Presiden pun memerintahkan agar ada komunikasi yang baik dengan warga setempat. Sebagai salah satu unsur di wilayah Rempang, Kepala Kejaksaan Negeri Batam Herlina Setyorini mengatakan pihaknya sebagai instansi penegak hukum siap menjembatani komunikasi antara pemangku kebijakan dan masyarakat setempat terkait permasalahan yang terjadi di Pulau Rempang.
"Kejaksaan Negeri Batam khususnya Bidang Datun menyediakan diri sebagai penyambung komunikasi antara para pemangku kebijakan dengan masyarakat dan sebaliknya," ujar Herlina, dalam keterangannya.
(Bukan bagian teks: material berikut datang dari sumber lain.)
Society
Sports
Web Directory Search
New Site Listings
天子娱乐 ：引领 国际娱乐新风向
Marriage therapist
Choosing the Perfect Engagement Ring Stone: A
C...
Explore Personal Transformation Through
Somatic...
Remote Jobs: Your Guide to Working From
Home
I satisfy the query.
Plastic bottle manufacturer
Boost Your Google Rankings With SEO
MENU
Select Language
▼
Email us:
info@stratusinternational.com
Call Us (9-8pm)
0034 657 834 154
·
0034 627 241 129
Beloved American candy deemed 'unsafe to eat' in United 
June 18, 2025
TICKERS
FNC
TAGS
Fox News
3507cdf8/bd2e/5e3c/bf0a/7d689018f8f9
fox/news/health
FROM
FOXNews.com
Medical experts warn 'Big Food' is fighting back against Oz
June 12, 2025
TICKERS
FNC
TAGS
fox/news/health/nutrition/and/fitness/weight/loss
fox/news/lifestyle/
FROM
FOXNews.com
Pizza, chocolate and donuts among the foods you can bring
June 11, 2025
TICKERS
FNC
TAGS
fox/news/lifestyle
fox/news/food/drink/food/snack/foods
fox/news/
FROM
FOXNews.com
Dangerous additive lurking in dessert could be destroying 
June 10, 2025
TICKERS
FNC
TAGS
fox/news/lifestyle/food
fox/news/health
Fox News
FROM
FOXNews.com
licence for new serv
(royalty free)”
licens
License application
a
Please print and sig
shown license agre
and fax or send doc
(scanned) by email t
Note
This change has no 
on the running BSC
Ia mengaku sangat prihatin atas kondisi yang terjadi di Batam. Namun senada dengan pernyataan Presiden dirinya pun meyakini bahwa inti permasalahannya adalah komunikasi yang tidak terjalin dengan baik.
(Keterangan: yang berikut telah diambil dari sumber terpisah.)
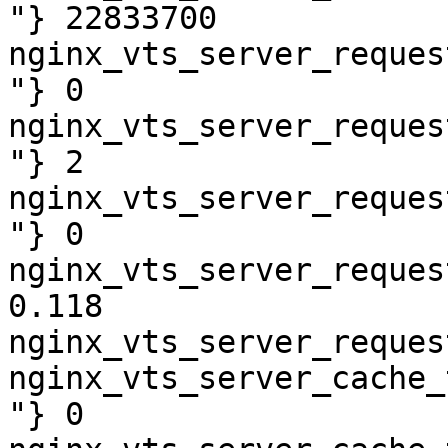
"} 22833700

nginx_vts_server_reques
"} 0

nginx_vts_server_reques
"} 2

nginx_vts_server_reques
"} 0

nginx_vts_server_reques
0.118

nginx_vts_server_reques
nginx_vts_server_cache_
"} 0
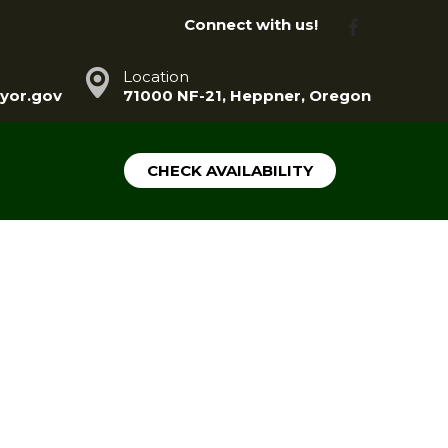
Connect with us!
Location
yor.gov
71000 NF-21, Heppner, Oregon
CHECK AVAILABILITY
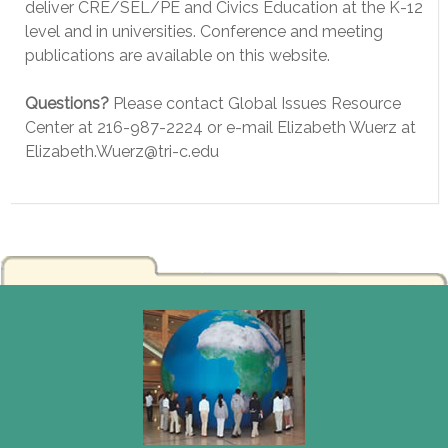
deliver CRE/SEL/PE and Civics Education at the K-12
level and in universities. Conference and meeting
publications are available on this website.
Questions?
Please contact Global Issues Resource
Center at 216-987-2224 or e-mail Elizabeth Wuerz at
Elizabeth.Wuerz@tri-c.edu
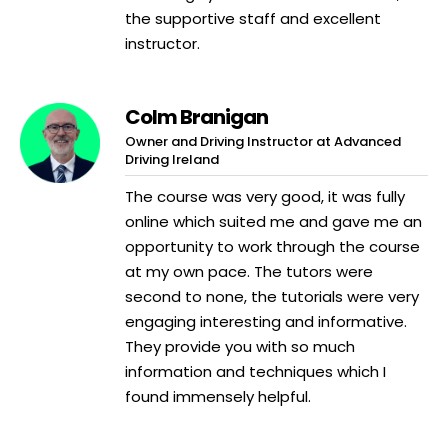
the supportive staff and excellent
instructor.
Colm Branigan
Owner and Driving Instructor at Advanced
Driving Ireland
The course was very good, it was fully
online which suited me and gave me an
opportunity to work through the course
at my own pace. The tutors were
second to none, the tutorials were very
engaging interesting and informative.
They provide you with so much
information and techniques which I
found immensely helpful.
"Untuk itu, kami mohon semua pihak dapat menahan diri untuk tidak memperkeruh suasana dengan memberikan komentar-komentar yang dapat memicu kemarahan masyarakat. Mari kita jaga kota Batam yang tercinta ini agar tetap tenang dan nyaman," ujarnya.
Pakar Komunikasi Politik Universitas Pelita Harapan, Emrus Sihombing menilai tak hanya komunikasi yang bisa dijadikan solusi dari penyelesaian masalah Pulau Rempang. "Bukan hanya diselesaikan hanya dengan komunikasi, tetapi persoalan-persoalan lain harus didudukkan, persoalan hukum, persoalan ketidakadilan, persoalan katakanlah ekonomi. Meski masalah Rempang mungkin complicated tetapi saya yakin penyelesaiannya dapat dilakukan dengan komunikasi," kata Emrus.
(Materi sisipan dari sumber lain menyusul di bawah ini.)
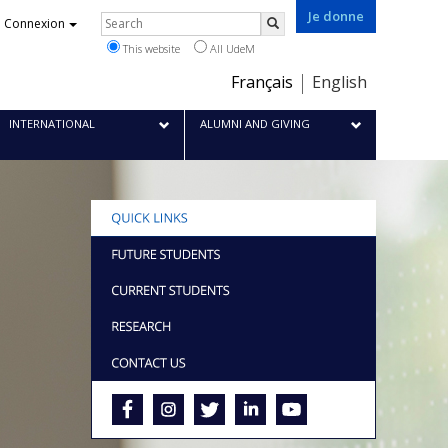
Je donne
Rechercher
Connexion
Search
This website
All UdeM
Choix
Français
English
de
la
INTERNATIONAL
ALUMNI AND GIVING
langue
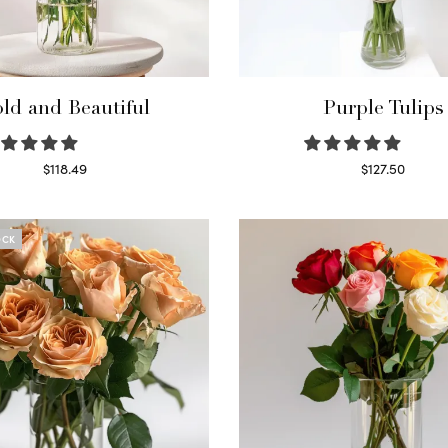
ld and Beautiful
Purple Tulips
$
118.49
$
127.50
Select options
Read more
OCK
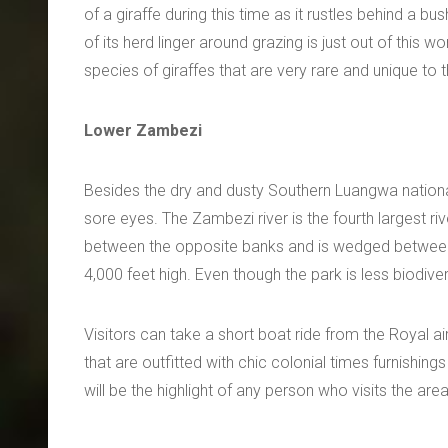
of a giraffe during this time as it rustles behind a bu
of its herd linger around grazing is just out of this 
species of giraffes that are very rare and unique to th
Lower Zambezi
Besides the dry and dusty Southern Luangwa national 
sore eyes. The Zambezi river is the fourth largest ri
between the opposite banks and is wedged between 
4,000 feet high. Even though the park is less biodiver
Visitors can take a short boat ride from the Royal a
that are outfitted with chic colonial times furnishing
will be the highlight of any person who visits the area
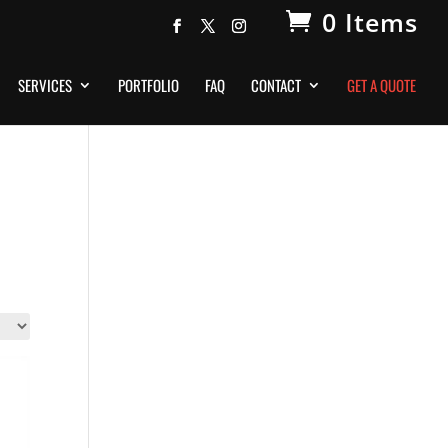
0 Items
SERVICES
PORTFOLIO
FAQ
CONTACT
GET A QUOTE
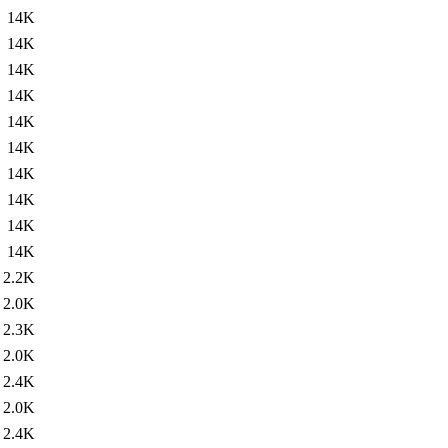
14K
14K
14K
14K
14K
14K
14K
14K
14K
14K
2.2K
2.0K
2.3K
2.0K
2.4K
2.0K
2.4K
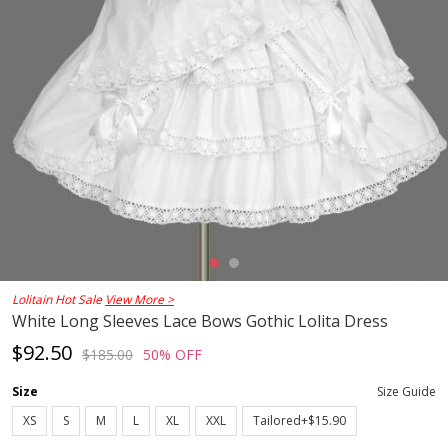
Lolitain Hot Sale
View More >
White Long Sleeves Lace Bows Gothic Lolita Dress
$92.50
$185.00
50% OFF
Size
Size Guide
XS
S
M
L
XL
XXL
Tailored+$15.90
Lalu komunikasi seperti apa yang seharusnya dilakukan dalam melakukan pendekatan kepada masyarakat, agar dapat mencegah gesekan antara masyarakat tidak terjadi?
"Saya melihat proyek Rempang ini tidak dimulai dengan komunikasi yang strategis, efektif, persuasif dan partisipatif. jadi saya melihat di awal tidak dilakukan ini, sehingga menimbulkan persoalan. Coba saja semuanya dimulai dengan komunikasi misalnya berdialog, diskusi dan mendengar. Mendengar merepukan salah satu skill komunikasi, para pengambil kebijakan sudahkah mendengar, menyimak, mengajak masyarakat diskusi? sudah ada belum titik temu?," katanya lagi.
Jika hal tersebut sudah dilakukan, lanjutnya, barulah dimulai proyek pembangunan. Untuk itu, perlu dimulai dengan komunikasi yang maksimal agar semua masyarakat dapat memahami dengan baik, jika sudah menerima dengan baik bahwa mereka akan diganti untung, bukan ganti rugi dan siapa saja yang berhak mendapatkan penggantian tersebut, semuanya harus jelas. "Artinya masyarakat itu harus diletakkan sebagai subjek pembangunan. Untuk itu pemerintah, perusahaan, penegak hukum perlu duduk bersama membahas persoalan ekonomi, keadilan, aspek hukum dan komunikasi untuk dibahas bersama, bagaimana kewilayahannya, budaya setempat, dan lain-lain sehingga terjadilah dialog dan menghasilkan kesepakatan," ujarnya.